### Input material
- - -

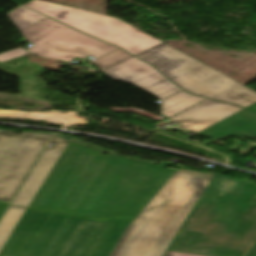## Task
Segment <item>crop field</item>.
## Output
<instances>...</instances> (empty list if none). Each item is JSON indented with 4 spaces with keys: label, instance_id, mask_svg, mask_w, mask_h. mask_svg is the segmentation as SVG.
<instances>
[{
    "label": "crop field",
    "instance_id": "8a807250",
    "mask_svg": "<svg viewBox=\"0 0 256 256\" xmlns=\"http://www.w3.org/2000/svg\"><path fill=\"white\" fill-rule=\"evenodd\" d=\"M174 171L70 142L29 208L97 218L138 214Z\"/></svg>",
    "mask_w": 256,
    "mask_h": 256
},
{
    "label": "crop field",
    "instance_id": "ac0d7876",
    "mask_svg": "<svg viewBox=\"0 0 256 256\" xmlns=\"http://www.w3.org/2000/svg\"><path fill=\"white\" fill-rule=\"evenodd\" d=\"M256 184L216 174L169 250L256 256Z\"/></svg>",
    "mask_w": 256,
    "mask_h": 256
},
{
    "label": "crop field",
    "instance_id": "34b2d1b8",
    "mask_svg": "<svg viewBox=\"0 0 256 256\" xmlns=\"http://www.w3.org/2000/svg\"><path fill=\"white\" fill-rule=\"evenodd\" d=\"M135 216L97 219L27 209L0 256H108Z\"/></svg>",
    "mask_w": 256,
    "mask_h": 256
},
{
    "label": "crop field",
    "instance_id": "412701ff",
    "mask_svg": "<svg viewBox=\"0 0 256 256\" xmlns=\"http://www.w3.org/2000/svg\"><path fill=\"white\" fill-rule=\"evenodd\" d=\"M212 176L179 169L125 231L110 256H163Z\"/></svg>",
    "mask_w": 256,
    "mask_h": 256
},
{
    "label": "crop field",
    "instance_id": "f4fd0767",
    "mask_svg": "<svg viewBox=\"0 0 256 256\" xmlns=\"http://www.w3.org/2000/svg\"><path fill=\"white\" fill-rule=\"evenodd\" d=\"M154 65L177 86L194 95L248 107L256 91L163 43L135 55Z\"/></svg>",
    "mask_w": 256,
    "mask_h": 256
},
{
    "label": "crop field",
    "instance_id": "dd49c442",
    "mask_svg": "<svg viewBox=\"0 0 256 256\" xmlns=\"http://www.w3.org/2000/svg\"><path fill=\"white\" fill-rule=\"evenodd\" d=\"M24 6L49 15L81 32L120 46L133 55L163 43L117 18L41 0H32Z\"/></svg>",
    "mask_w": 256,
    "mask_h": 256
},
{
    "label": "crop field",
    "instance_id": "e52e79f7",
    "mask_svg": "<svg viewBox=\"0 0 256 256\" xmlns=\"http://www.w3.org/2000/svg\"><path fill=\"white\" fill-rule=\"evenodd\" d=\"M34 46L28 51L42 56L72 62L75 57L105 56L119 48L100 42L50 17L22 32Z\"/></svg>",
    "mask_w": 256,
    "mask_h": 256
},
{
    "label": "crop field",
    "instance_id": "d8731c3e",
    "mask_svg": "<svg viewBox=\"0 0 256 256\" xmlns=\"http://www.w3.org/2000/svg\"><path fill=\"white\" fill-rule=\"evenodd\" d=\"M50 137L0 130V217Z\"/></svg>",
    "mask_w": 256,
    "mask_h": 256
},
{
    "label": "crop field",
    "instance_id": "5a996713",
    "mask_svg": "<svg viewBox=\"0 0 256 256\" xmlns=\"http://www.w3.org/2000/svg\"><path fill=\"white\" fill-rule=\"evenodd\" d=\"M102 73L116 80L129 82L161 100L181 91L153 66L133 56L102 71Z\"/></svg>",
    "mask_w": 256,
    "mask_h": 256
},
{
    "label": "crop field",
    "instance_id": "3316defc",
    "mask_svg": "<svg viewBox=\"0 0 256 256\" xmlns=\"http://www.w3.org/2000/svg\"><path fill=\"white\" fill-rule=\"evenodd\" d=\"M241 109L243 108L207 99L171 117V120L180 121L181 128L198 133Z\"/></svg>",
    "mask_w": 256,
    "mask_h": 256
},
{
    "label": "crop field",
    "instance_id": "28ad6ade",
    "mask_svg": "<svg viewBox=\"0 0 256 256\" xmlns=\"http://www.w3.org/2000/svg\"><path fill=\"white\" fill-rule=\"evenodd\" d=\"M56 142L54 148H46L41 159L25 181L15 200L13 206L28 208L31 201L39 191L47 176L55 166L63 151L69 144V141L53 136Z\"/></svg>",
    "mask_w": 256,
    "mask_h": 256
},
{
    "label": "crop field",
    "instance_id": "d1516ede",
    "mask_svg": "<svg viewBox=\"0 0 256 256\" xmlns=\"http://www.w3.org/2000/svg\"><path fill=\"white\" fill-rule=\"evenodd\" d=\"M198 135L218 140L228 136L256 138V113L243 109Z\"/></svg>",
    "mask_w": 256,
    "mask_h": 256
},
{
    "label": "crop field",
    "instance_id": "22f410ed",
    "mask_svg": "<svg viewBox=\"0 0 256 256\" xmlns=\"http://www.w3.org/2000/svg\"><path fill=\"white\" fill-rule=\"evenodd\" d=\"M206 98L196 97L185 91L163 101V114L170 117Z\"/></svg>",
    "mask_w": 256,
    "mask_h": 256
},
{
    "label": "crop field",
    "instance_id": "cbeb9de0",
    "mask_svg": "<svg viewBox=\"0 0 256 256\" xmlns=\"http://www.w3.org/2000/svg\"><path fill=\"white\" fill-rule=\"evenodd\" d=\"M26 211L25 208L10 206L0 222V250Z\"/></svg>",
    "mask_w": 256,
    "mask_h": 256
},
{
    "label": "crop field",
    "instance_id": "5142ce71",
    "mask_svg": "<svg viewBox=\"0 0 256 256\" xmlns=\"http://www.w3.org/2000/svg\"><path fill=\"white\" fill-rule=\"evenodd\" d=\"M8 15L21 32L45 17L23 6L9 12Z\"/></svg>",
    "mask_w": 256,
    "mask_h": 256
},
{
    "label": "crop field",
    "instance_id": "d9b57169",
    "mask_svg": "<svg viewBox=\"0 0 256 256\" xmlns=\"http://www.w3.org/2000/svg\"><path fill=\"white\" fill-rule=\"evenodd\" d=\"M132 56L131 54H129L128 52L119 49L105 57L99 58L93 62H91L92 64H94L100 71L128 58Z\"/></svg>",
    "mask_w": 256,
    "mask_h": 256
},
{
    "label": "crop field",
    "instance_id": "733c2abd",
    "mask_svg": "<svg viewBox=\"0 0 256 256\" xmlns=\"http://www.w3.org/2000/svg\"><path fill=\"white\" fill-rule=\"evenodd\" d=\"M108 109L113 110L115 112L129 110V111H132V112H135V113L147 116L149 118L155 119L157 121H159L161 119H164L163 117L158 116L156 114H153V113H150V112H146V111H143V110H140V109H136V108H108Z\"/></svg>",
    "mask_w": 256,
    "mask_h": 256
},
{
    "label": "crop field",
    "instance_id": "4a817a6b",
    "mask_svg": "<svg viewBox=\"0 0 256 256\" xmlns=\"http://www.w3.org/2000/svg\"><path fill=\"white\" fill-rule=\"evenodd\" d=\"M29 54L28 52L24 51L23 49L19 48L4 54L0 55V62L6 61V60H10L22 55H26Z\"/></svg>",
    "mask_w": 256,
    "mask_h": 256
},
{
    "label": "crop field",
    "instance_id": "bc2a9ffb",
    "mask_svg": "<svg viewBox=\"0 0 256 256\" xmlns=\"http://www.w3.org/2000/svg\"><path fill=\"white\" fill-rule=\"evenodd\" d=\"M166 256H202V255H194V254H187V253L168 251Z\"/></svg>",
    "mask_w": 256,
    "mask_h": 256
},
{
    "label": "crop field",
    "instance_id": "214f88e0",
    "mask_svg": "<svg viewBox=\"0 0 256 256\" xmlns=\"http://www.w3.org/2000/svg\"><path fill=\"white\" fill-rule=\"evenodd\" d=\"M247 109H249V110H252V111L256 112V103H255V104H253L252 106L248 107Z\"/></svg>",
    "mask_w": 256,
    "mask_h": 256
},
{
    "label": "crop field",
    "instance_id": "92a150f3",
    "mask_svg": "<svg viewBox=\"0 0 256 256\" xmlns=\"http://www.w3.org/2000/svg\"><path fill=\"white\" fill-rule=\"evenodd\" d=\"M166 120H168V119H166ZM164 121H165V120H164ZM164 121H162V123H161L160 125H162V124L166 123V122H164ZM160 125H158V126H160Z\"/></svg>",
    "mask_w": 256,
    "mask_h": 256
}]
</instances>
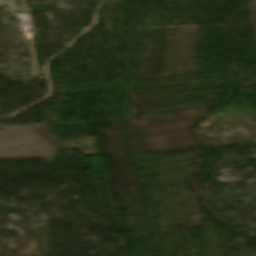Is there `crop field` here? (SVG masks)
<instances>
[{"mask_svg": "<svg viewBox=\"0 0 256 256\" xmlns=\"http://www.w3.org/2000/svg\"><path fill=\"white\" fill-rule=\"evenodd\" d=\"M12 3L17 7H20L22 4H27L26 0H12Z\"/></svg>", "mask_w": 256, "mask_h": 256, "instance_id": "8a807250", "label": "crop field"}]
</instances>
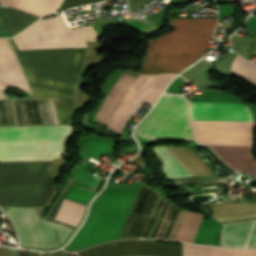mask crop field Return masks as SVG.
<instances>
[{"mask_svg": "<svg viewBox=\"0 0 256 256\" xmlns=\"http://www.w3.org/2000/svg\"><path fill=\"white\" fill-rule=\"evenodd\" d=\"M8 40L34 98L73 97L86 48L19 51ZM8 40L0 39V99L8 87L28 91Z\"/></svg>", "mask_w": 256, "mask_h": 256, "instance_id": "1", "label": "crop field"}, {"mask_svg": "<svg viewBox=\"0 0 256 256\" xmlns=\"http://www.w3.org/2000/svg\"><path fill=\"white\" fill-rule=\"evenodd\" d=\"M170 20L176 30L152 40L141 73H178L205 53L216 18Z\"/></svg>", "mask_w": 256, "mask_h": 256, "instance_id": "2", "label": "crop field"}, {"mask_svg": "<svg viewBox=\"0 0 256 256\" xmlns=\"http://www.w3.org/2000/svg\"><path fill=\"white\" fill-rule=\"evenodd\" d=\"M92 194V191L71 182L62 204L83 210L85 203ZM63 205L57 218L77 224L83 211ZM16 209L29 224L36 248L59 246L72 231V229L40 219L34 208ZM16 209L10 207L5 214L16 229L18 241L23 246L35 247L31 231Z\"/></svg>", "mask_w": 256, "mask_h": 256, "instance_id": "3", "label": "crop field"}, {"mask_svg": "<svg viewBox=\"0 0 256 256\" xmlns=\"http://www.w3.org/2000/svg\"><path fill=\"white\" fill-rule=\"evenodd\" d=\"M191 119L253 121L247 106L237 103L190 102ZM191 120L202 144L250 146L254 122Z\"/></svg>", "mask_w": 256, "mask_h": 256, "instance_id": "4", "label": "crop field"}, {"mask_svg": "<svg viewBox=\"0 0 256 256\" xmlns=\"http://www.w3.org/2000/svg\"><path fill=\"white\" fill-rule=\"evenodd\" d=\"M71 126L0 128L1 140L67 139ZM67 140L1 141L0 162L51 160L61 157Z\"/></svg>", "mask_w": 256, "mask_h": 256, "instance_id": "5", "label": "crop field"}, {"mask_svg": "<svg viewBox=\"0 0 256 256\" xmlns=\"http://www.w3.org/2000/svg\"><path fill=\"white\" fill-rule=\"evenodd\" d=\"M125 192L107 190L98 200L88 223L68 249H75L106 240ZM135 192H126L108 239L119 236Z\"/></svg>", "mask_w": 256, "mask_h": 256, "instance_id": "6", "label": "crop field"}, {"mask_svg": "<svg viewBox=\"0 0 256 256\" xmlns=\"http://www.w3.org/2000/svg\"><path fill=\"white\" fill-rule=\"evenodd\" d=\"M19 50L87 47L98 37L92 25L69 30L61 14L41 19L13 38Z\"/></svg>", "mask_w": 256, "mask_h": 256, "instance_id": "7", "label": "crop field"}, {"mask_svg": "<svg viewBox=\"0 0 256 256\" xmlns=\"http://www.w3.org/2000/svg\"><path fill=\"white\" fill-rule=\"evenodd\" d=\"M189 103L180 96L164 94L136 131L144 139H191Z\"/></svg>", "mask_w": 256, "mask_h": 256, "instance_id": "8", "label": "crop field"}, {"mask_svg": "<svg viewBox=\"0 0 256 256\" xmlns=\"http://www.w3.org/2000/svg\"><path fill=\"white\" fill-rule=\"evenodd\" d=\"M173 76H143L139 74L108 125L122 131L125 123L144 101L143 99L153 104Z\"/></svg>", "mask_w": 256, "mask_h": 256, "instance_id": "9", "label": "crop field"}, {"mask_svg": "<svg viewBox=\"0 0 256 256\" xmlns=\"http://www.w3.org/2000/svg\"><path fill=\"white\" fill-rule=\"evenodd\" d=\"M78 256H181V247L154 240H118L77 252Z\"/></svg>", "mask_w": 256, "mask_h": 256, "instance_id": "10", "label": "crop field"}, {"mask_svg": "<svg viewBox=\"0 0 256 256\" xmlns=\"http://www.w3.org/2000/svg\"><path fill=\"white\" fill-rule=\"evenodd\" d=\"M152 150L163 164L162 172L165 178L188 175H210L184 147L155 146Z\"/></svg>", "mask_w": 256, "mask_h": 256, "instance_id": "11", "label": "crop field"}, {"mask_svg": "<svg viewBox=\"0 0 256 256\" xmlns=\"http://www.w3.org/2000/svg\"><path fill=\"white\" fill-rule=\"evenodd\" d=\"M220 244L223 247L255 248L256 220L222 224Z\"/></svg>", "mask_w": 256, "mask_h": 256, "instance_id": "12", "label": "crop field"}, {"mask_svg": "<svg viewBox=\"0 0 256 256\" xmlns=\"http://www.w3.org/2000/svg\"><path fill=\"white\" fill-rule=\"evenodd\" d=\"M208 146H210L228 166L237 171L256 175V161L250 155L251 147Z\"/></svg>", "mask_w": 256, "mask_h": 256, "instance_id": "13", "label": "crop field"}, {"mask_svg": "<svg viewBox=\"0 0 256 256\" xmlns=\"http://www.w3.org/2000/svg\"><path fill=\"white\" fill-rule=\"evenodd\" d=\"M183 256H256V250L229 249L183 243Z\"/></svg>", "mask_w": 256, "mask_h": 256, "instance_id": "14", "label": "crop field"}, {"mask_svg": "<svg viewBox=\"0 0 256 256\" xmlns=\"http://www.w3.org/2000/svg\"><path fill=\"white\" fill-rule=\"evenodd\" d=\"M62 0H19L18 9L37 16H44L55 12Z\"/></svg>", "mask_w": 256, "mask_h": 256, "instance_id": "15", "label": "crop field"}, {"mask_svg": "<svg viewBox=\"0 0 256 256\" xmlns=\"http://www.w3.org/2000/svg\"><path fill=\"white\" fill-rule=\"evenodd\" d=\"M231 69H233L234 71H237L239 73H242L246 77L256 81V64L249 62V61L241 58L238 55L235 58L232 66H231ZM234 71H232V72L244 77L243 75H241L237 72H234ZM246 77H244V78H246ZM248 78H246V79H248ZM250 79H248V80H250ZM252 80H250V81H252ZM254 81H252V82H254ZM254 83H256V82H254Z\"/></svg>", "mask_w": 256, "mask_h": 256, "instance_id": "16", "label": "crop field"}, {"mask_svg": "<svg viewBox=\"0 0 256 256\" xmlns=\"http://www.w3.org/2000/svg\"><path fill=\"white\" fill-rule=\"evenodd\" d=\"M95 1H101V0H65L63 5L59 9V11L67 9V8H71V7H74V6L95 2Z\"/></svg>", "mask_w": 256, "mask_h": 256, "instance_id": "17", "label": "crop field"}, {"mask_svg": "<svg viewBox=\"0 0 256 256\" xmlns=\"http://www.w3.org/2000/svg\"><path fill=\"white\" fill-rule=\"evenodd\" d=\"M17 1L18 0H0V4L15 8Z\"/></svg>", "mask_w": 256, "mask_h": 256, "instance_id": "18", "label": "crop field"}, {"mask_svg": "<svg viewBox=\"0 0 256 256\" xmlns=\"http://www.w3.org/2000/svg\"><path fill=\"white\" fill-rule=\"evenodd\" d=\"M253 54H256V43H254Z\"/></svg>", "mask_w": 256, "mask_h": 256, "instance_id": "19", "label": "crop field"}]
</instances>
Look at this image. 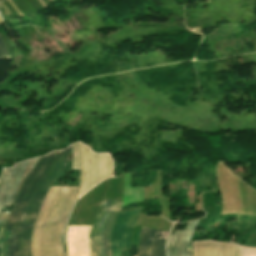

- - -

### What is needed
Report how many lines of the records contain the string "item". Give the number alone.

### Completed exercise
2